Además de su tarea como músico, Iaies se desempeña, desde hace siete años, como director artístico del Festival de Jazz de Buenos Aires. En un terreno atravesado por mezquindades varias, por internas bastante salvajes y por cruentas rivalidades políticas, su gestión goza de un raro consenso. “Supongo que es porque nos hemos ocupado de darle a los músicos locales un lugar de privilegio. A diferencia de lo que sucede en otros festivales, aquí han tenido presupuesto, han tocado en las mismas salas y con el mismo sonido y las mismas luces que los extranjeros.
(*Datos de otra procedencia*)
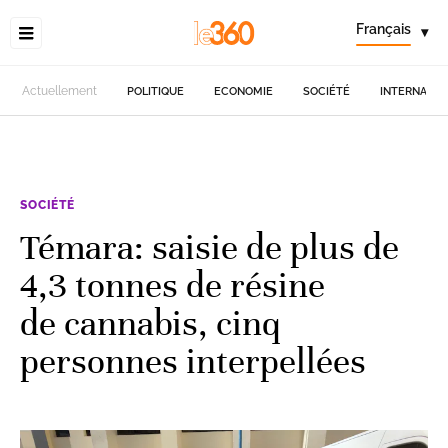
Français
▾
Actuellement
POLITIQUE
ECONOMIE
SOCIÉTÉ
INTERNATIO
SOCIÉTÉ
Témara: saisie de plus de
4,3 tonnes de résine
de cannabis, cinq
personnes interpellées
Creo que otra cosa que ha tenido un signo positivo fue el insistir en no programar músicos que ya hubieran tocado aquí. Con eso hemos evitado que se tratara de un festival armado por las agencias, la programación la armamos aquí con lo que nos parecía deseable dentro de lo posible. O lo posible dentro de lo deseable. Y me parece que una tercera virtud es el haber producido música. En los encargos pusimos en contacto a algunos músicos con la obra de otros, que tal vez no estaban en sus planes hasta ese momento, y que tuvieron importancia para ellos posteriormente. Creo que el caso de Guillermo Klein con el proyecto sobre música del Cuchi Leguizamón o el de Fernando Tarrés alrededor de Pizzolla han tenido esas características.” Hay, además, otro dato significativo: Adrián Iaies evitó escrupulosamente la autoprogramación. “Es cierto que este disco fue grabado en el Colón”, comenta. “Pero yo no fui a ver a Darío Lopérfido como director del festival de jazz sino como músico. El me conocía de mucho antes, ha ido a actuaciones mías. Y me dijo que era su intención que el Colón pudiera ser utilizado más intensivamente. Yo no grabé allí porque dirija el festival de jazz sino porque tengo cierta trayectoria y estoy seguro de que si Ernesto Jodos, o Paula Shocrón, o Francisco LoVuolo o Diego Schissi o cualquier otro pianista que tuviera los antecedentes suficientes, hablara con el director actual del Colón y pidiera grabar allí, le dirían que sí igual que a mí.”